Diese ausführlich gestaltete Ballade wird meistens in gekürzter Form aufgeführt – nicht nur, weil sie als Ganzes zu lang wäre, sondern weil eine kompaktere Version einen stärkeren Eindruck bewirkt als eine gesungene Erzählung, die mit vielen kleinen Episoden ausgeschmückt ist. Das größte Problem für eine integrale Aufführung ist der kurze Schlachtenbericht in den Zeilen 18-25. Diese Passage endet mit dem Zwischenspiel Chō no roku, das dramatisch-brillant ein Höhepunkt ist – ein Höhepunkt, der im ganzen Fluss von Erzählung und Musik für den Aufführenden zu früh erreicht wird. Denn wenig später, in den Zeilen 34-37 wird ein vierzeiliges Gedicht im chinesischen Stil (kanshi) im melodiösen shigin-Stil gesungen. Das ist ein ruhiger besonnener Gesang – vom Gesichtspunkt des dramatischen Ablaufs gesehen – ein Stillstand. Zwei solche Extreme – von Dramatik einerseits und Lyrik andererseits – erschweren dem Sänger einen natürlich wirkenden Fluss, und so werden oft die Zeilen 18-37 übersprungen.

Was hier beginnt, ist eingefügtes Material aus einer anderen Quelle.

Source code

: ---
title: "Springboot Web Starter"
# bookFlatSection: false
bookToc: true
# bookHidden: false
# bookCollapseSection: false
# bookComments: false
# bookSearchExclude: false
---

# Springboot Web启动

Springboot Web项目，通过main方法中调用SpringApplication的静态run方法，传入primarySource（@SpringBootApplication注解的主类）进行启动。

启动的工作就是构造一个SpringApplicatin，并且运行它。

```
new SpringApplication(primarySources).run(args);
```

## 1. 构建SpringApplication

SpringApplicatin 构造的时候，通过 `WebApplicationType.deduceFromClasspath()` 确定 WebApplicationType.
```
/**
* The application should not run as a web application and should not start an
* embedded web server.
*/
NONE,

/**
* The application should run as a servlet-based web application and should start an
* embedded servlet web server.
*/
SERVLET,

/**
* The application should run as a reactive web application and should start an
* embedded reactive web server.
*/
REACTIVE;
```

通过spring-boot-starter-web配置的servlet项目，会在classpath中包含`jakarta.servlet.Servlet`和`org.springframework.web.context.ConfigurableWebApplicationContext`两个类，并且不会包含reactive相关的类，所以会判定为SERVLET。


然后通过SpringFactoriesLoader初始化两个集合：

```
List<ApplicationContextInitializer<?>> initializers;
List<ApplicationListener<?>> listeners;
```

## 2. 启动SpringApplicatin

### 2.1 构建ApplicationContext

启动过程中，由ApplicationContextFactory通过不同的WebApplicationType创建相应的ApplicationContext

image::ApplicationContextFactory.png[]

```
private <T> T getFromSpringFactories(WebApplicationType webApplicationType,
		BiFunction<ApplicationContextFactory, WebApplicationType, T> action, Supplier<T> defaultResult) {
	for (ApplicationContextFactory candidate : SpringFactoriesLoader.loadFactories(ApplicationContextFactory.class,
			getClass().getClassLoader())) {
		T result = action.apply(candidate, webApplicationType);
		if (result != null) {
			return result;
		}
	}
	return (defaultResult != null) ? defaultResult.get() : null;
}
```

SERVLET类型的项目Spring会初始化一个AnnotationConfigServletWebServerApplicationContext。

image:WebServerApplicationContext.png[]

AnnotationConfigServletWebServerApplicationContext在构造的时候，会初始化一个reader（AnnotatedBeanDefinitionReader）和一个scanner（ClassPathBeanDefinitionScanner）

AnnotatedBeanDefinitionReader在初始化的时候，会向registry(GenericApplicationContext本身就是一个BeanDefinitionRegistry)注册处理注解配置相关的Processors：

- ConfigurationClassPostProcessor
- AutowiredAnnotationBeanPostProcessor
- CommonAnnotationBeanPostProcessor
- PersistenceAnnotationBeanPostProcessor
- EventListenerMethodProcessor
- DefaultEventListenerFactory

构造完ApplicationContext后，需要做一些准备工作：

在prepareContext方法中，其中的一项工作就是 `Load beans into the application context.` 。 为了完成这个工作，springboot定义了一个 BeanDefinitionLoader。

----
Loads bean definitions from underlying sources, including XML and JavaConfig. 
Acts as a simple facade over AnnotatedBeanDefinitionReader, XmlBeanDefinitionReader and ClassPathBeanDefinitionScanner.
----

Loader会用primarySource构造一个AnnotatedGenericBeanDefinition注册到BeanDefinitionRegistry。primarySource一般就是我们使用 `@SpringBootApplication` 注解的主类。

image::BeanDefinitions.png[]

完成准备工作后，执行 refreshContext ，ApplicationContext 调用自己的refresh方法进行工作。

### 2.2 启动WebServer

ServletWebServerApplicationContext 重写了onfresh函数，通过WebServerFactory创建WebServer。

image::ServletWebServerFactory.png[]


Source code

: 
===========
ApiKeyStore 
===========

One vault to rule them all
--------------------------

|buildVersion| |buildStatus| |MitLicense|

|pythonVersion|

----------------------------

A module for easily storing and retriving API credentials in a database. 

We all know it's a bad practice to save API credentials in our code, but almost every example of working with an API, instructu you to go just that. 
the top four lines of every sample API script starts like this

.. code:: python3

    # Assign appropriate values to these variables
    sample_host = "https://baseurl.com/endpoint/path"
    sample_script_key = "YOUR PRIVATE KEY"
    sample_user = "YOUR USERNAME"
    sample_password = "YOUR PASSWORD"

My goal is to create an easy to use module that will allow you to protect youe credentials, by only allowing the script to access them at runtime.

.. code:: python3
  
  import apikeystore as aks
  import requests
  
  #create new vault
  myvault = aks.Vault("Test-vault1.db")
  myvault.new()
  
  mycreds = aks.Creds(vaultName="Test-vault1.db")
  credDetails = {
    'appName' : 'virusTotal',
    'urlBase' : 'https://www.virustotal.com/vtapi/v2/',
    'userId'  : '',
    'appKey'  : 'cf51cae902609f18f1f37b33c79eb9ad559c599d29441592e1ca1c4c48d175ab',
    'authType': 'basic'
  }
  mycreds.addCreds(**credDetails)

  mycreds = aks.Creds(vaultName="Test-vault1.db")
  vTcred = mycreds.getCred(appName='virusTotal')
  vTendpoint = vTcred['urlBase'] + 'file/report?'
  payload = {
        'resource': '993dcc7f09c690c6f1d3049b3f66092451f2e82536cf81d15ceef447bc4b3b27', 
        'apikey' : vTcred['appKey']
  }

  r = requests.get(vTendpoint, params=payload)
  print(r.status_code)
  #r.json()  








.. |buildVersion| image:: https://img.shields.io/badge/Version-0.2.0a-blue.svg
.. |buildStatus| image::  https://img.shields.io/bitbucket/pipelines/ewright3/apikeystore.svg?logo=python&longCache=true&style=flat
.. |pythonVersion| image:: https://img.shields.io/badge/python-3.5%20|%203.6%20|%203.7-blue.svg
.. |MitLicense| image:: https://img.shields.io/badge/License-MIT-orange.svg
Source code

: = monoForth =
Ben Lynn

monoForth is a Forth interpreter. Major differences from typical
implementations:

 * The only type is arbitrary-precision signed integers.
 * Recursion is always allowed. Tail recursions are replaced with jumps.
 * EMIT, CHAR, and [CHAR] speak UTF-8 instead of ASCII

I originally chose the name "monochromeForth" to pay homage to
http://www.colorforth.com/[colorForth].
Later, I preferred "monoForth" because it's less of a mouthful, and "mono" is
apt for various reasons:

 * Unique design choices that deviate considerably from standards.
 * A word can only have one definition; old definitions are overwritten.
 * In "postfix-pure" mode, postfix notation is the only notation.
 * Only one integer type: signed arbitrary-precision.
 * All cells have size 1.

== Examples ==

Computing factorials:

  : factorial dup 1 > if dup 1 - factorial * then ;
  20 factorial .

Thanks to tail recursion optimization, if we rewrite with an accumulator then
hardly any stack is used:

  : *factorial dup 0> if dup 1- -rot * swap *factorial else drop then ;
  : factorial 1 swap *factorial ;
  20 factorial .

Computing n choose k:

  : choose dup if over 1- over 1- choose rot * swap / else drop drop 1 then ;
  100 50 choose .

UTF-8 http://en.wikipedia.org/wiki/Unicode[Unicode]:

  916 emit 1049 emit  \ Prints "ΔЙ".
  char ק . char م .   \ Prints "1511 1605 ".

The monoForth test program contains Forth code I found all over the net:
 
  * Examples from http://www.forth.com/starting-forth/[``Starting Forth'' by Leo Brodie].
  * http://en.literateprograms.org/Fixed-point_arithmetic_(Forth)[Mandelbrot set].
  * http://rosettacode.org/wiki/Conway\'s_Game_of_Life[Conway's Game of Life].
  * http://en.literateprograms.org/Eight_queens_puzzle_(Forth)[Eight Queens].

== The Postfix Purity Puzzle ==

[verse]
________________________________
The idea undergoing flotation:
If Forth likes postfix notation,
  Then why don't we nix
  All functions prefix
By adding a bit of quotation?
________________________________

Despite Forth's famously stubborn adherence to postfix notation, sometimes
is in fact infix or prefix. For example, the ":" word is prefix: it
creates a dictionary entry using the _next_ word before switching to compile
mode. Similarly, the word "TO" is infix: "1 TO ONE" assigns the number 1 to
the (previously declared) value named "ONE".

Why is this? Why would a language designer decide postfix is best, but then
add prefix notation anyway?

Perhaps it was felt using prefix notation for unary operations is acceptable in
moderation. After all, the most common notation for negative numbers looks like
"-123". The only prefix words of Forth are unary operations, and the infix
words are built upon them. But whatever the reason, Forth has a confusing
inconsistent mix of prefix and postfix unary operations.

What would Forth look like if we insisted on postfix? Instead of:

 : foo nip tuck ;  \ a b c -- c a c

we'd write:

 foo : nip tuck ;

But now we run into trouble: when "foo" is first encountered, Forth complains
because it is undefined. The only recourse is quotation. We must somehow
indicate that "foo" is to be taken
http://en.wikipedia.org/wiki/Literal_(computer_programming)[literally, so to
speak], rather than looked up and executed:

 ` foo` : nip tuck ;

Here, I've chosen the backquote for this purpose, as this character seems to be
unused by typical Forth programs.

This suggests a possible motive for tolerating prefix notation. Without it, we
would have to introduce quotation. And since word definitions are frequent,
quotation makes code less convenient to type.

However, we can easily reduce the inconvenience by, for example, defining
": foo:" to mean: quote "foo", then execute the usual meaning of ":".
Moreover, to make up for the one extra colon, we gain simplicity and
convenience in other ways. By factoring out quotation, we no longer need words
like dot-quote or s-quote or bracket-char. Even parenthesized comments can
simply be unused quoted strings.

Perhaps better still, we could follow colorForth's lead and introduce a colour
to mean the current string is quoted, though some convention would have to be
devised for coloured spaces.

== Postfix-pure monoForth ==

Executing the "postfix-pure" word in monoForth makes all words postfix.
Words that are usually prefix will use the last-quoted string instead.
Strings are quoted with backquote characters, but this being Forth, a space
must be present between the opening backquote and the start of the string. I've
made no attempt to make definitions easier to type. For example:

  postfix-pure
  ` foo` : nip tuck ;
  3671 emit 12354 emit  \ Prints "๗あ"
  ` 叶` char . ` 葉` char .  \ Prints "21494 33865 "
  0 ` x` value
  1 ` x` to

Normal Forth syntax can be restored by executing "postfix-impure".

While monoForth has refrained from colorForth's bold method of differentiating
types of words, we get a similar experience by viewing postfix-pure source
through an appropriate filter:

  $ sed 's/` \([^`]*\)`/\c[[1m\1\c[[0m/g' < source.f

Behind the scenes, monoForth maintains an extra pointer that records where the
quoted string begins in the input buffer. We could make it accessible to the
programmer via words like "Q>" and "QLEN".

Der wichtigste Aspekt der musikalischen Gestaltung dieser Ballade liegt aber wohl in der Aufführungstradition. Es gibt kaum ein anderes Stück, in dem standardisierte Melodie-Einheiten von den biwa-Spielern so speziell behandelt werden wie in dieser Ballade. Es macht fast den Eindruck, als wollte jeder renommierte Spieler zeigen, dass er ein eigenes tieferes Verständnis für das Schicksal von SAIGŌ Takamori hat. Die Tachibanakai-Schule grenzt sich zwar gleichsam ideologisch ab von andern Schulen, indem sie darauf verweist, dass sie ein strenges literarisches und musikalisches Textverständnis hat – jeder Spieler soll sich an die notierten Vorgaben der Komposition halten und sich letztlich keine Freiheiten leisten. Doch die Ballade SAIGŌ Takamori ist eine Ausnahme – sogar für YAMAZAKI Kyokusui. Sie erfand diverse kleine Variationen von eigentlich klar fixierten Melodie-Pattern. Die üppigsten Abschweifungen leisten sich aber eindeutig Spieler aus Kagoshima. Niemand darf ihnen sagen, dass ihre Art, den Tod ihres „Stadt-Heiligen“ zu besingen nicht den Vorgaben der Schul-Fassung dieser Ballade entspreche. Beim individuellen Ausgestalten des tragischen Höhepunkts dieser Geschichte lässt sich kein biwa-Spieler/Sänger aus Kagoshima irgendeine Kritik gefallen.